# Caulking inside corners AFTER taping



## Nestor_Kelebay (Jun 17, 2008)

This is the first I've heard of caulking inside drywall corners.

I think you should just buy and inside corner trowel and finish the corners normally.

Google "inside corner trowel" and you should find pictures of what they look like. You can buy them at any hardware store or home center.


----------



## Seattle2k (Mar 26, 2012)

I've heard of caulking gaps between wall and ceiling, but i've always just used tape and mud. I'm also not a pro, but fortunately, drywall mud is pretty forgiving. When doing your inside corners, do one side, let it dry, and then do the other side of the corner.. This way, you don't mess up one side, while doing the other. If you've already mucked a corner up, wait for it to dry, add another coat, to fix the blemish, dry, then sand any high blemishes even.


----------



## homeby5 (Jul 26, 2015)

Nestor_Kelebay said:


> This is the first I've heard of caulking inside drywall corners.
> 
> I think you should just buy and inside corner trowel and finish the corners normally.
> 
> Google "inside corner trowel" and you should find pictures of what they look like. You can buy them at any hardware store or home center.


Thanks. I actually have one in my bucket. I guess I bought it about it about 10 years ago when I did my last drywall job and forgot how well it worked :laughing: I didn't pull it out because it was dissed by some pros on another forum and I assumed it was useless. But I used it today and knocked out the corners in about 3 hours. Turned out real nice for an amature. Thanks again :thumbsup:


----------



## Nestor_Kelebay (Jun 17, 2008)

"I didn't pull it out because it was dissed by some pros on another forum."
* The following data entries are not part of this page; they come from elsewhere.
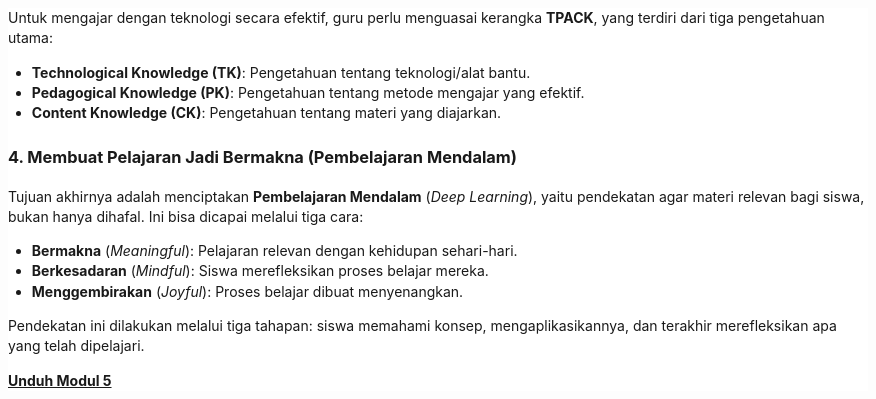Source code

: Untuk mengajar dengan teknologi secara efektif, guru perlu menguasai kerangka **TPACK**, yang terdiri dari tiga pengetahuan utama:
* **Technological Knowledge (TK)**: Pengetahuan tentang teknologi/alat bantu.
* **Pedagogical Knowledge (PK)**: Pengetahuan tentang metode mengajar yang efektif.
* **Content Knowledge (CK)**: Pengetahuan tentang materi yang diajarkan.

### 4. Membuat Pelajaran Jadi Bermakna (Pembelajaran Mendalam)

Tujuan akhirnya adalah menciptakan **Pembelajaran Mendalam** (*Deep Learning*), yaitu pendekatan agar materi relevan bagi siswa, bukan hanya dihafal. Ini bisa dicapai melalui tiga cara:
* **Bermakna** (*Meaningful*): Pelajaran relevan dengan kehidupan sehari-hari.
* **Berkesadaran** (*Mindful*): Siswa merefleksikan proses belajar mereka.
* **Menggembirakan** (*Joyful*): Proses belajar dibuat menyenangkan.

Pendekatan ini dilakukan melalui tiga tahapan: siswa memahami konsep, mengaplikasikannya, dan terakhir merefleksikan apa yang telah dipelajari.

[**Unduh Modul 5**](https://chanif.github.io/blog/files/2025_KKA_SD/Modul_5.pdf)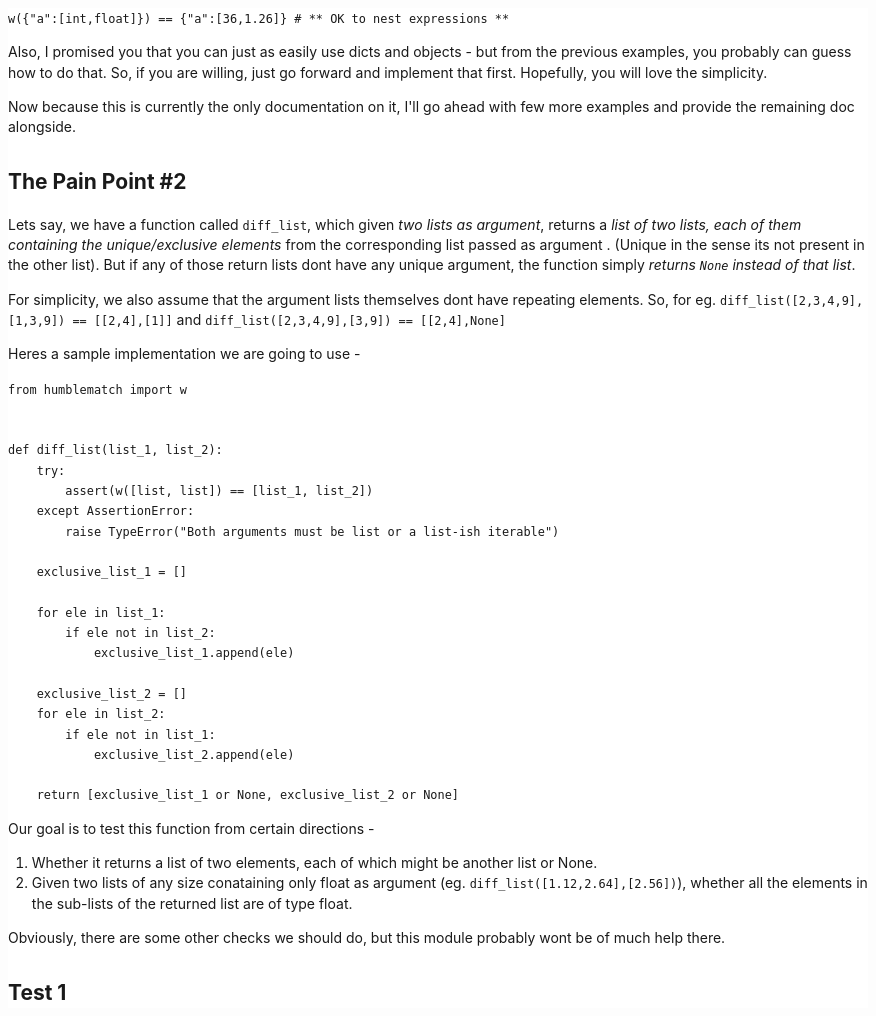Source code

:     w({"a":[int,float]}) == {"a":[36,1.26]} # ** OK to nest expressions **


Also, I promised you that you can just as easily use dicts and objects - but from the previous examples, you probably can guess how to do that. So, if you are willing, just go forward and implement that first. Hopefully, you will love the simplicity.

Now because this is currently the only documentation on it, I'll go ahead with few more examples and provide the remaining doc alongside.



## The Pain Point #2

Lets say, we have a function called `diff_list`, which given *two lists as argument*, returns a *list of two lists, each of them containing the unique/exclusive elements* from the corresponding list passed as argument . (Unique in the sense its not present in the other list). But if any of those return lists dont have any unique argument, the function simply *returns `None` instead of that list*.

For simplicity, we also assume that the argument lists themselves dont have repeating elements. So, for eg. `diff_list([2,3,4,9],[1,3,9]) == [[2,4],[1]]` and `diff_list([2,3,4,9],[3,9]) == [[2,4],None]`



Heres a sample implementation we are going to use -
    

    from humblematch import w


    def diff_list(list_1, list_2):
        try:
            assert(w([list, list]) == [list_1, list_2])
        except AssertionError:
            raise TypeError("Both arguments must be list or a list-ish iterable")

        exclusive_list_1 = []

        for ele in list_1:
            if ele not in list_2:
                exclusive_list_1.append(ele)

        exclusive_list_2 = []
        for ele in list_2:
            if ele not in list_1:
                exclusive_list_2.append(ele)

        return [exclusive_list_1 or None, exclusive_list_2 or None]

Our goal is to test this function from certain directions -

1. Whether it returns a list of two elements, each of which might be another list or None.
2. Given two lists of any size conataining only float as argument (eg. `diff_list([1.12,2.64],[2.56])`), whether all the elements in the sub-lists of the returned list are of type float.

Obviously, there are some other checks we should do, but this module probably wont be of much help there.

## Test 1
One of the biggest parts of being a DIY'er is thinking for yourself. If that inside corner trowel worked well for you last time, and again this time, then what the pros say about how well it works doesn't matter.


----------



## Yodaman (Mar 9, 2015)

corner trowels work great for setting tape and corner finishing. I also don't see a problem using latex painters caulk almost anywhere for paint prep. Could be a along molding edges and seams, small holes, or smoothing corners


----------



## jeffnc (Apr 1, 2011)

Forget what the single minded "pros" say. Corner trowels work fine. And stop using caulk on taped joints, corner or otherwise


----------